A workers compensation hearing is scheduled after the applicant’s attorney files all necessary proof and a certificate of readiness, and the respondent worker’s compensation insurance company and employer have had their opportunity to file proof as well. If the parties cannot resolve a dispute, the DWD will schedule a formal hearing before an ALJ. The claimant is usually given the opportunity to choose where the initial hearing is held. If the claimant sustained the injury at a different location, the respondent may be given the opportunity to have the concluding hearing held at another location for the convenience of its own witnesses.
Parties cannot agree to a postponement without the department’s consent. If all the evidence cannot be presented in the 2 or 4 hours allotted, then a continued hearing will be scheduled months down the road. Unavailability of witnesses is a reason for a continued hearing and the department routinely grants continuances for the testimony of unavailable medical witnesses whose testimony cannot be adequately presented by report.
A party may compel witnesses to attend a hearing and may subpoena documents. Wis. Stats. Section 102.17(2s) requires paying witness and mileage fees. The judges often frown upon redundant or duplicitous witnesses, and often consider anyone other than the injured worker and the employer’s representative just such. Medical doctors live testimony is not favored unless unique medical issues are concerned.

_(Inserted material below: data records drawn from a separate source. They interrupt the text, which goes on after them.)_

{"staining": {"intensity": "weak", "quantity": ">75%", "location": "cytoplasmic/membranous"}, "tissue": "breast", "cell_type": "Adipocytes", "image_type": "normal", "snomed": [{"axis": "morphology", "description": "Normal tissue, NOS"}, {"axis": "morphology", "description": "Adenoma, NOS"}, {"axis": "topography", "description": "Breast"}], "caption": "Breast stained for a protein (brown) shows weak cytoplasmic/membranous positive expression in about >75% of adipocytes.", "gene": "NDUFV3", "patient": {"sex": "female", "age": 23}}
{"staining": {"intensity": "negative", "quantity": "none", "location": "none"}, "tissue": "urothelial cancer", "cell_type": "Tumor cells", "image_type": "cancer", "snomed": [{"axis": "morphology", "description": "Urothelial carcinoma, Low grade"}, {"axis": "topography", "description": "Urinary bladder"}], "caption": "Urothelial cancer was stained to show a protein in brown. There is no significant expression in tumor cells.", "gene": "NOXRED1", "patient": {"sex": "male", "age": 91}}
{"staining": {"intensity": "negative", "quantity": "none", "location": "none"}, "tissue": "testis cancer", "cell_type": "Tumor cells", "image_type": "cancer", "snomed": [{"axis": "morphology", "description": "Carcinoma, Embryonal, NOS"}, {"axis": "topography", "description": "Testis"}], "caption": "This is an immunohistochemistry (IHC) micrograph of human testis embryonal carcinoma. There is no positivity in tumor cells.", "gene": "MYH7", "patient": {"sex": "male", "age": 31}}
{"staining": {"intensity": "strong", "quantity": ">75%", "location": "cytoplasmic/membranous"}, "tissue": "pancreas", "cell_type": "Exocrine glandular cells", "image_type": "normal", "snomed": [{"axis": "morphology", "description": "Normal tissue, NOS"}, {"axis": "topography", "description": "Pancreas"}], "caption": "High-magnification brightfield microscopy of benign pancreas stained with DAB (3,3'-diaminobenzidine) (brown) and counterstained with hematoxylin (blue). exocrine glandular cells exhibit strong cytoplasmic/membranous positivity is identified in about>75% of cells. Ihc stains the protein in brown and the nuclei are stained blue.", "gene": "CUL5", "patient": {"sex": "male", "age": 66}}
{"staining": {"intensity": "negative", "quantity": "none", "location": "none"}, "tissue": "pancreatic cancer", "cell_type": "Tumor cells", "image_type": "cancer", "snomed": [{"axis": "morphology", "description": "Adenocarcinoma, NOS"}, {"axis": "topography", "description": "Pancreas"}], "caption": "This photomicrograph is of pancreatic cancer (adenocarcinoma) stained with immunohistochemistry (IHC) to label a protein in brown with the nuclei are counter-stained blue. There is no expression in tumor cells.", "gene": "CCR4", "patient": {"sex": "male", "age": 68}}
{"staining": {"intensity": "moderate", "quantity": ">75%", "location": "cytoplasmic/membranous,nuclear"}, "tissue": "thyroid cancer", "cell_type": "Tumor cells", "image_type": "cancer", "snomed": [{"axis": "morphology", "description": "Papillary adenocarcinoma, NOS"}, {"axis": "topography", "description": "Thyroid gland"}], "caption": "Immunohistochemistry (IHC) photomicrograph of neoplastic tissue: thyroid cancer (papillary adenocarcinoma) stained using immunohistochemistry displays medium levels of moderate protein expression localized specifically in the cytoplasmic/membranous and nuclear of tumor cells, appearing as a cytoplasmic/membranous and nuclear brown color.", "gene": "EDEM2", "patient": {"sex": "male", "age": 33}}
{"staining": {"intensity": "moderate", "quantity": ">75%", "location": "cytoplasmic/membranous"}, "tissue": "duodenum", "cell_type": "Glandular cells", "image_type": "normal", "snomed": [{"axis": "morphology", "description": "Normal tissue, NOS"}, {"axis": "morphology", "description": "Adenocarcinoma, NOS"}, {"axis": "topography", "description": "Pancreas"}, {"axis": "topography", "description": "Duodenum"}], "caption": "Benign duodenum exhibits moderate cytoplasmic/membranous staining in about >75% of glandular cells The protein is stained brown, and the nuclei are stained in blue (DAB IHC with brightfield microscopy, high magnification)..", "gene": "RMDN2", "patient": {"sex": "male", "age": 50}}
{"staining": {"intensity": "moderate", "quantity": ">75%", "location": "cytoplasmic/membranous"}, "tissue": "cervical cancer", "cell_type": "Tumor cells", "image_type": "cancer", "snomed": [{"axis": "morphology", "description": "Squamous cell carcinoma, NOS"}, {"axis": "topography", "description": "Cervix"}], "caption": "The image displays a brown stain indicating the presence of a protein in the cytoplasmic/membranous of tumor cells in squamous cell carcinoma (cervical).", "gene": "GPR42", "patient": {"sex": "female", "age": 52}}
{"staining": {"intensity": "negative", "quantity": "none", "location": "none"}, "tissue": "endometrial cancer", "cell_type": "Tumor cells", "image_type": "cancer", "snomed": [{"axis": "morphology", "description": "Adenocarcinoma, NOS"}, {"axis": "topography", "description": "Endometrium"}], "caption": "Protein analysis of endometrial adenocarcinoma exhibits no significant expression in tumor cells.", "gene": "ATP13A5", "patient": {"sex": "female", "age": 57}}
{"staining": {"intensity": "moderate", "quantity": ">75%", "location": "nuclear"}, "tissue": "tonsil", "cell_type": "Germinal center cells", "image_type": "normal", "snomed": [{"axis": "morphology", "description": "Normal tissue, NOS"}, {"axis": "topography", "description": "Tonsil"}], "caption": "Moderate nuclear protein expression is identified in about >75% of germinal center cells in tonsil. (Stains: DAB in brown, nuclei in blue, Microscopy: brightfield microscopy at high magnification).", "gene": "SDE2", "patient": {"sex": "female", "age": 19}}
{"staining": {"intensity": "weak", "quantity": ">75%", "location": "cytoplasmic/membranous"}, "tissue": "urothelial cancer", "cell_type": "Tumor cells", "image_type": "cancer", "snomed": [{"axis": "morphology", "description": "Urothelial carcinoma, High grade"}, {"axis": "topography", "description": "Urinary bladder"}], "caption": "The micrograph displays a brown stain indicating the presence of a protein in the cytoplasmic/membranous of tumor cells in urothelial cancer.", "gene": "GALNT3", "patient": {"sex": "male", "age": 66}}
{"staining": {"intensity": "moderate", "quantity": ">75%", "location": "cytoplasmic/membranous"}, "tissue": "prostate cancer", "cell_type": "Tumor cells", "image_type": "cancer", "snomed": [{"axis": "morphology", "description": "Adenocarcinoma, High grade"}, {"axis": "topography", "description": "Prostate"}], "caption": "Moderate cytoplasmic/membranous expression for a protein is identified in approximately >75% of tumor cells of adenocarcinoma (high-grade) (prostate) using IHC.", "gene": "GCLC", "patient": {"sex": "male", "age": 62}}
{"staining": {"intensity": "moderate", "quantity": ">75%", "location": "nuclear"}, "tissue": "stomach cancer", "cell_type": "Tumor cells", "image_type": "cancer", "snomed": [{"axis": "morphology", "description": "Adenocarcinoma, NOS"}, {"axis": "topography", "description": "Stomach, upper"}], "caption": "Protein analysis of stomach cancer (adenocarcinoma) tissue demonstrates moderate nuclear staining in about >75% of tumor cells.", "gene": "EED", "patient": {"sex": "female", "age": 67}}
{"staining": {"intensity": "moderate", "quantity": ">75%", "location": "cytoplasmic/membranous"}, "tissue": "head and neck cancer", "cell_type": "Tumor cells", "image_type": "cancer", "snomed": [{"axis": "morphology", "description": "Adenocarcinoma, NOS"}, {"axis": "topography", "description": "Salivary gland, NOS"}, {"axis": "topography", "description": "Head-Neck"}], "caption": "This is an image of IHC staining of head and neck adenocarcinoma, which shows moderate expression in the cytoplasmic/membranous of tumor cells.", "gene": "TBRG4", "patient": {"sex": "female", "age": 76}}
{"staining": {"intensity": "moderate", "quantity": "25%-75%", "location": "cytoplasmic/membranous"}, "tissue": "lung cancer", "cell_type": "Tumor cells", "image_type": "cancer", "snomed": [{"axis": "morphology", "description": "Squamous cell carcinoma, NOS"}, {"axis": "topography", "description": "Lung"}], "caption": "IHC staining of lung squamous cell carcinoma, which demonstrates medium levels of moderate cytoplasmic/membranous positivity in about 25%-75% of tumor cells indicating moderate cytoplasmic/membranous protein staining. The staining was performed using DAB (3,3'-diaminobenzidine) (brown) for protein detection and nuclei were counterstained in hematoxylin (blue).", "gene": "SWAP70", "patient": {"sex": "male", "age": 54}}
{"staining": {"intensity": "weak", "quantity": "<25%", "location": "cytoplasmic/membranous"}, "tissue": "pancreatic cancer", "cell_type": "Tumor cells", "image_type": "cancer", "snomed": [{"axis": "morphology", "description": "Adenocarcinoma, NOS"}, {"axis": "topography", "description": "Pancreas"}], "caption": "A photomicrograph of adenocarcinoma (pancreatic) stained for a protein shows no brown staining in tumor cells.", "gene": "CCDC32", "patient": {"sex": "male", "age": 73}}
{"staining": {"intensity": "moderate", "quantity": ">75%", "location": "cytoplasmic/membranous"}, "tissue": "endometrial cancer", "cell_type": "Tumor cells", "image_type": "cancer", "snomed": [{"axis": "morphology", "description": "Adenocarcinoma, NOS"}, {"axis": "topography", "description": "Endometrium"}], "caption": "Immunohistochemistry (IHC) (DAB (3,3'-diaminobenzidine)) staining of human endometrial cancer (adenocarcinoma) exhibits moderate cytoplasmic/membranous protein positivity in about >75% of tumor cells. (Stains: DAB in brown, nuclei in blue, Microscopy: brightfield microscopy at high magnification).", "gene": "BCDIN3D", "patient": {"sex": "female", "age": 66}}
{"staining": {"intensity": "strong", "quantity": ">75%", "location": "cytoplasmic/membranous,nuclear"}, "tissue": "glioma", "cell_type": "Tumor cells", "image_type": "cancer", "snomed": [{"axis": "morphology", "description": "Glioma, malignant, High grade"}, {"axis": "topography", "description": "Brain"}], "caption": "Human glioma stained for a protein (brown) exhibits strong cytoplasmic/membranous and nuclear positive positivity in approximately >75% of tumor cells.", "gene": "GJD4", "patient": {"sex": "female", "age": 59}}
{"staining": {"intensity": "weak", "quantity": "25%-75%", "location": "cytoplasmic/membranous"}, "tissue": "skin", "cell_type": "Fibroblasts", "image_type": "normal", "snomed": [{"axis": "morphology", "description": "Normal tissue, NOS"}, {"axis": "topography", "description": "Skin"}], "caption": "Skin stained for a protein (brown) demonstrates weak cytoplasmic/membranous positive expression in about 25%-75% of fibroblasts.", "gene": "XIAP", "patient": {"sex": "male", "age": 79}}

The formality of a hearing depends on who is presiding. The rules of evidence apply less strictly than in a jury trial, but as in a trial to the court, everything that can be heard is not always informative of the decision. In general, a compensation hearing is not very different from a trial. Leading questions about matters not in dispute are encouraged. The ALJ may question a witness after direct examination and cross-examination. The nature of a compensation hearing lies somewhere between a formal adversarial proceeding and an informal inquiry.
A court reporter is present at the hearing, but the ALJ makes his or her own notes and later prepares a synopsis of the hearing. The full transcript is not prepared unless there is an appeal to the circuit court, and petitions for review are decided based on the ALJ’s synopsis.
The claimant’s attorney should be prepared at the outset of the hearing to state exactly the further benefits that are being claimed and what medical bills are asked to be paid.
In Milwaukee, Wisconsin McCormick Law Office attorneys regularly go to a workers compensation hearing on cases that cannot be settled on terms favorable to our clients. Likelihood of success at hearing must be weighed against appellate review at LIRC and the time value of money.